Aberrant neutrophil activation occurs during the advanced stages of atherosclerosis. Once primed, neutrophils can undergo apoptosis or release neutrophil extracellular traps. This extracellular DNA exerts potent proinflammatory, prothrombotic, and cytotoxic properties. The goal of this study was to examine the relationships among extracellular DNA formation, coronary atherosclerosis, and the presence of a prothrombotic state.Approach and Results—
In a prospective, observational, cross-sectional cohort of 282 individuals with suspected coronary artery disease, we examined the severity, extent, and phenotype of coronary atherosclerosis using coronary computed tomographic angiography. Double-stranded DNA, nucleosomes, citrullinated histone H4, and myeloperoxidase–DNA complexes, considered in vivo markers of cell death and NETosis, respectively, were established. We further measured various plasma markers of coagulation activation and inflammation. Plasma double-stranded DNA, nucleosomes, and myeloperoxidase–DNA complexes were positively associated with thrombin generation and significantly elevated in patients with severe coronary atherosclerosis or extremely calcified coronary arteries.
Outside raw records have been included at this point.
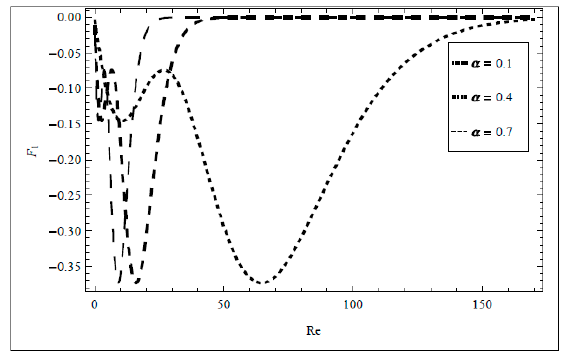
= 0.1. Coatings 2019 , 9 , x FOR PEER REVIEW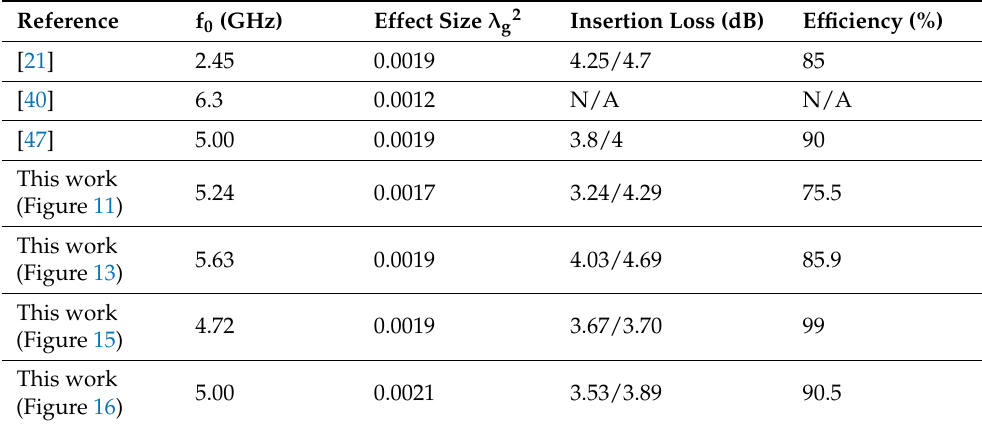
Table 3. Comparison between different models of power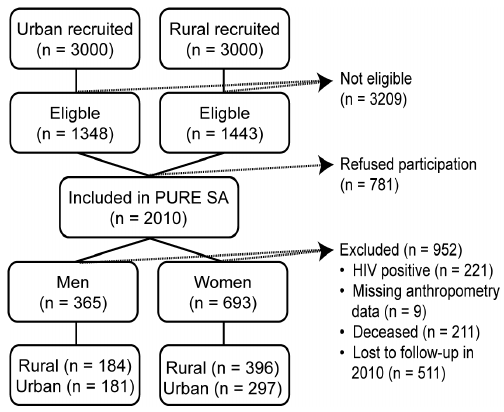
Figure 1. Consort diagram of the Prospective Urban and Rural Epidemiology (PURE) study reported herein.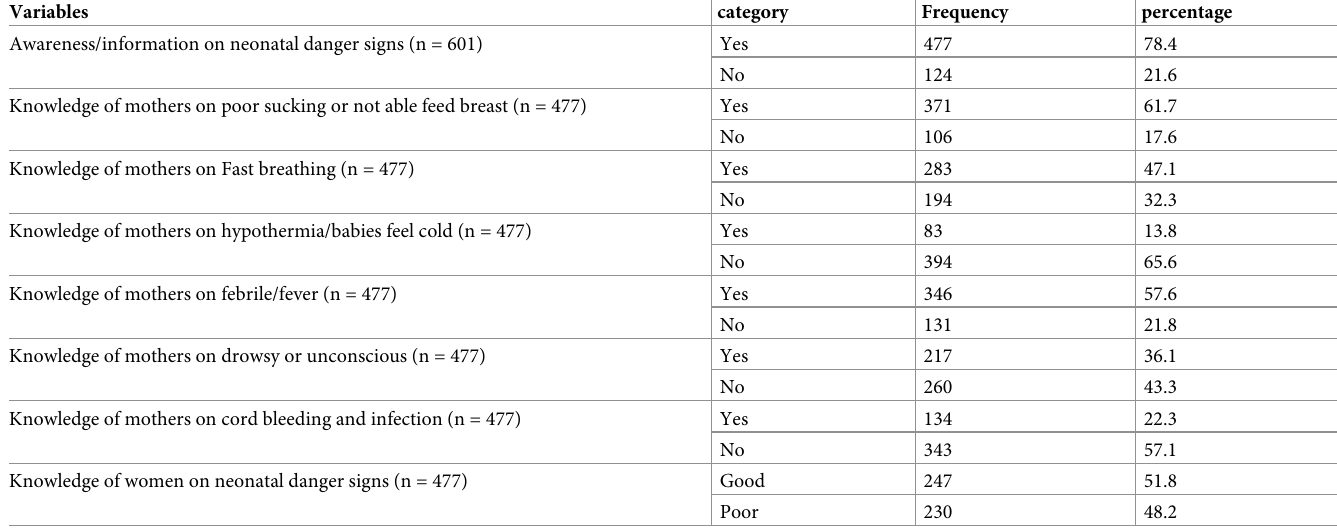
danger signs out of the 6 common danger signs and were classified as having good knowledge of neonatal danger signs (Table 4). Components of essential newborn care practice Cord care practice. The majority of respondents 443 (73.7%) cut their newborn cord with a new blade, 392 (65.2%) tied their cords with new thread, and 411 (68.4%) did nothing to their newborn cord (Table 5). Three hundred ninety-six (65.9%) of mothers had implement all essential cord care practice which were classified as good cord care practice, and 205 (34.1%) practiced poor cord care. Table 4. Knowledge status of home delivered women toward neonatal danger signs in Guto Gida district, Oromia regional state, Ethiopia, 2020.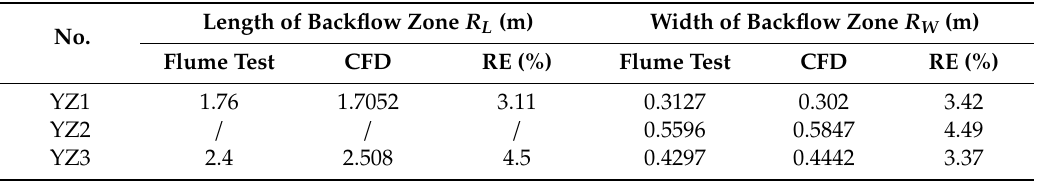
Table 3. Comparison of R L and R W between observed and computed (spur dike 1).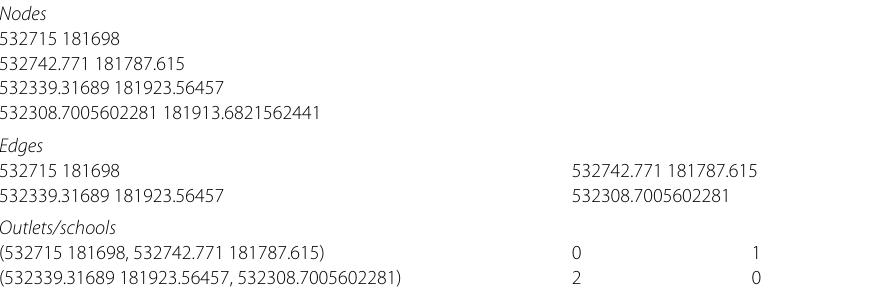
coordinates and edges count fast-food outlets as well as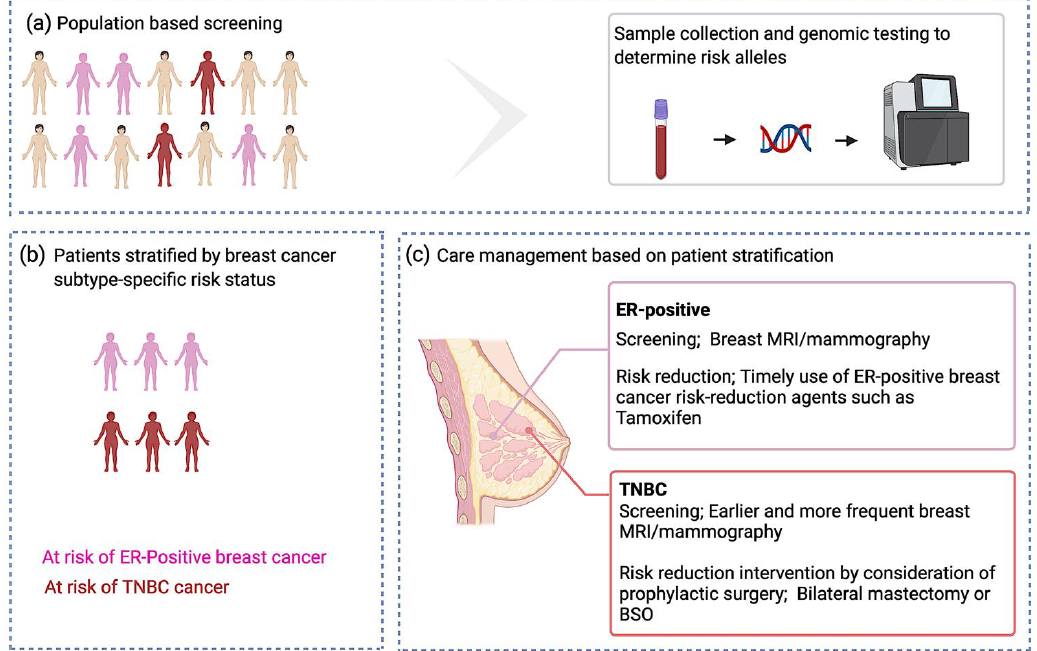
Figure 4. Breast cancer subtype-specific screening and preventive approaches proposal. ( a ) Genetic testing to identify risk alleles; ( b ) stratification of at-risk individuals based on the presence of breast cancer subtype-specific risk alleles; and ( c ) Subtype-specific care management.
Multinomial regression analysis, adjusted for confounding factors, identified high plasma nucleosome levels as an independent risk factor of severe coronary stenosis (odds ratio, 2.14; 95% confidence interval, 1.26–3.63; P=0.005). Markers of neutrophil extracellular traps, such as myeloperoxidase–DNA complexes, predicted the number of atherosclerotic coronary vessels and the occurrence of major adverse cardiac events.Conclusions—
Our report provides evidence demonstrating that markers of cell death and neutrophil extracellular trap formation are independently associated with coronary artery disease, prothrombotic state, and occurrence of adverse cardiac events. These biomarkers could potentially aid in the prediction of cardiovascular risk in patients with chest discomfort.